Sergio Augusto de Moraes
Alfredo Maciel da Silveira
Ricardo Pessoa da Silva
Maio/ 2019
“Estas forças podem se aproximar com base em um Programa Mínimo, discutido entre seus representantes, com vistas a dar um primeiro passo para sair da defensiva, isolando a chamada “ala ideológica” do governo.”
Desde novembro de 2018 vários analistas políticos vêm estudando a eleição de Jair Bolsonaro. Até agora preponderam, como é natural, as análises que tentam identificar as causas da derrota dos candidatos do centro e da esquerda.
Elas apontam principalmente para:
- a crise econômica que atinge o país desde 2014;
- as ações do Ministério Público e do Judiciário contra a corrupção dos últimos governos (tidos como de esquerda ou de centro) e a espetacular cobertura política dada pela grande mídia às mesmas;
- o crescimento da violência nas grandes cidades e a incapacidade daqueles governos de enfrentá-la;
- um ativismo identitário, particularmente do PT e aliados, muitas vezes fechado sobre si mesmo, desconectado de uma agenda solidária e emancipatória de todos os oprimidos;
- as condições e práticas usadas pelo PT para construir suas alianças e governar;
- o avanço da direita nos EEUU e na Europa.
Este é um lado da questão. O outro é identificar quem votou e porque votou em Bolsonaro. Claro, este é um universo composto principalmente por aqueles que de uma ou outra maneira foram lesivamente expostos aos fatos acima apontados. Mas há também os votos tradicionais de direita e os ressentidos, os que ficaram à parte há anos, caldo de cultura do antipetismo.

## ATIVIDADES
(a) Responda com base no texto sobre a eleição de Bolsonaro:
(i) Desde quando analistas políticos vêm estudando a eleição de Jair Bolsonaro?
(ii) Desde que ano a crise econômica atinge o país?
(iii) De que os ressentidos, que ficaram à parte há anos, são caldo de cultura?
(b) Prossiga o texto sobre a eleição de Bolsonaro a partir do ponto em que ele termina.

## MATERIAL FORNECIDO

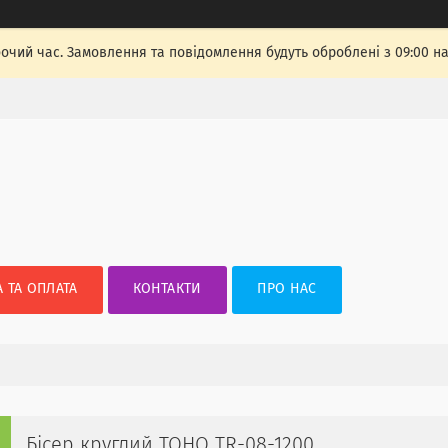
бочий час. Замовлення та повідомлення будуть оброблені з 09:00 н
 ТА ОПЛАТА
КОНТАКТИ
ПРО НАС
Бісер круглий TOHO TR-08-1200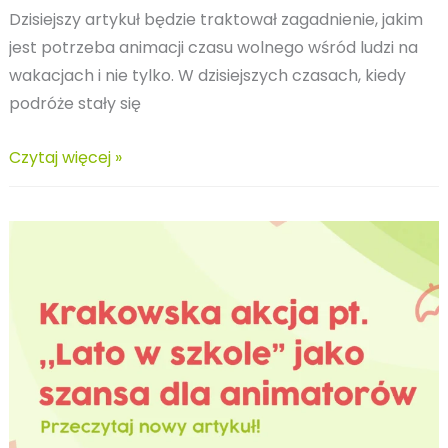
Dzisiejszy artykuł będzie traktował zagadnienie, jakim
jest potrzeba animacji czasu wolnego wśród ludzi na
wakacjach i nie tylko. W dzisiejszych czasach, kiedy
podróże stały się
Skąd
Czytaj więcej »
bierze
się
potrzeba
animacji
czasu
wolnego
u
turystów?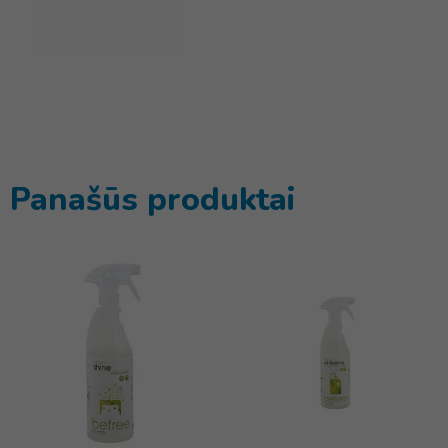
Panašūs produktai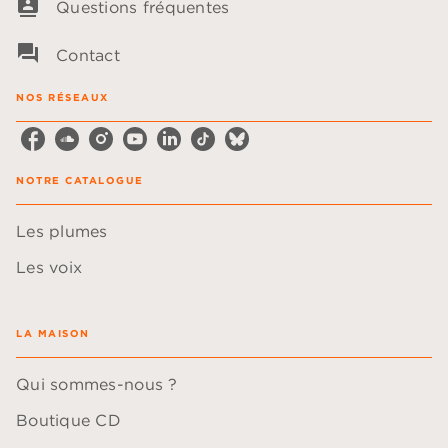
contacts
Questions fréquentes
question_answer
Contact
NOS RÉSEAUX
NOTRE CATALOGUE
Les plumes
Les voix
LA MAISON
Qui sommes-nous ?
Boutique CD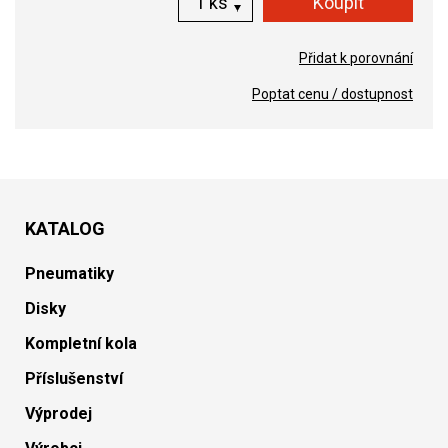
ks
Přidat k porovnání
Poptat cenu / dostupnost
KATALOG
Pneumatiky
Disky
Kompletní kola
Příslušenství
Výprodej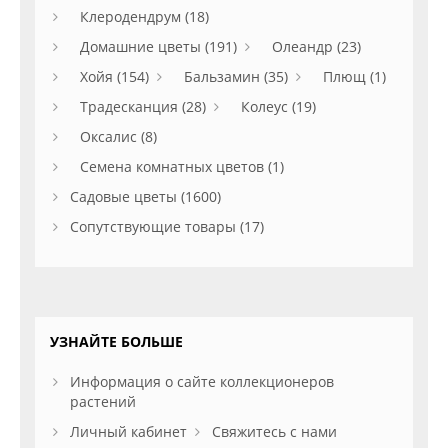
Клеродендрум (18)
Домашние цветы (191)
Олеандр (23)
Хойя (154)
Бальзамин (35)
Плющ (1)
Традесканция (28)
Колеус (19)
Оксалис (8)
Семена комнатных цветов (1)
Садовые цветы (1600)
Сопутствующие товары (17)
УЗНАЙТЕ БОЛЬШЕ
Информация о сайте коллекционеров
растений
Личный кабинет
Свяжитесь с нами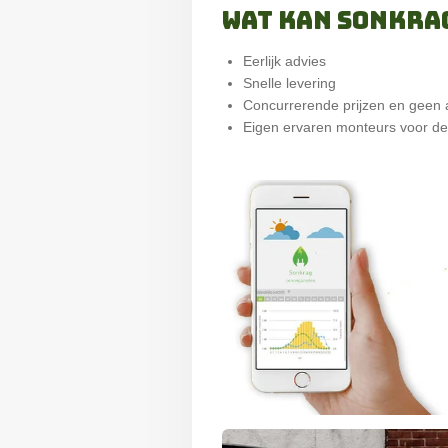
Wat kan Sonkra
Eerlijk advies
Snelle levering
Concurrerende prijzen en geen 
Eigen ervaren monteurs voor des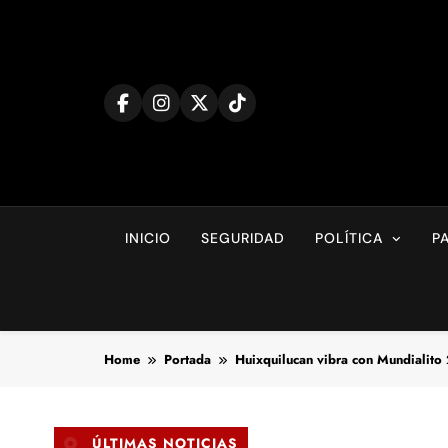
Skip
to
content
INICIO
SEGURIDAD
POLÍTICA
P
Home
Portada
Huixquilucan vibra con Mundialito
ÚLTIMAS NOTICIAS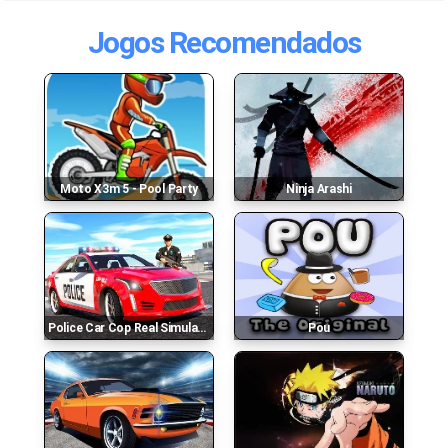
Jogos Recomendados
Moto X3m 5 - Pool Party
Ninja Arashi
Police Car Cop Real Simulator
Pou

## RESPOSTAS
(a)
(i) Desde novembro de 2018.
(ii) Desde 2014.
(iii) Do antipetismo.

(b)
Já no primeiro turno um contingente significativo de votos em Bolsonaro foi motivado por este sentimento. Tal tendência se amplia no segundo turno. A diferença da votação de Bolsonaro entre o primeiro e o segundo turno um contingente de aproximadamente 8,5 milhões de votos, em boa parte votou em Bolsonaro para evitar um novo governo do PT. Por outro lado assinale-se que a diferença da votação de Haddad entre o primeiro e o segundo turnos, algo em torno de 15,7 milhões de votos, não foi uma votação no candidato do PT mas sim uma tentativa de evitar uma provável derrota da democracia, representada pela vitória da candidatura Bolsonaro.
Assim faz-se necessário reconhecer que boa parte dos eleitores de Bolsonaro não é de extrema direita. O vasto e diferenciado contingente de forças - inclusive democratas - que levou Bolsonaro à presidência não tem uma pauta coerente; vem disposto a empreender uma “revolução liberal e de costumes” porquanto há uma grande desilusão com o Estado, com a política, com as questões de gênero. Setores dessas forças querem desfazer parte das conquistas sociais de 1988 e dificilmente se alinhariam a um programa que não contemplasse uma reforma do Estado com tons liberais. Por conseguinte não foi apenas o antipetismo que jogou essa gente nos braços de Bolsonaro.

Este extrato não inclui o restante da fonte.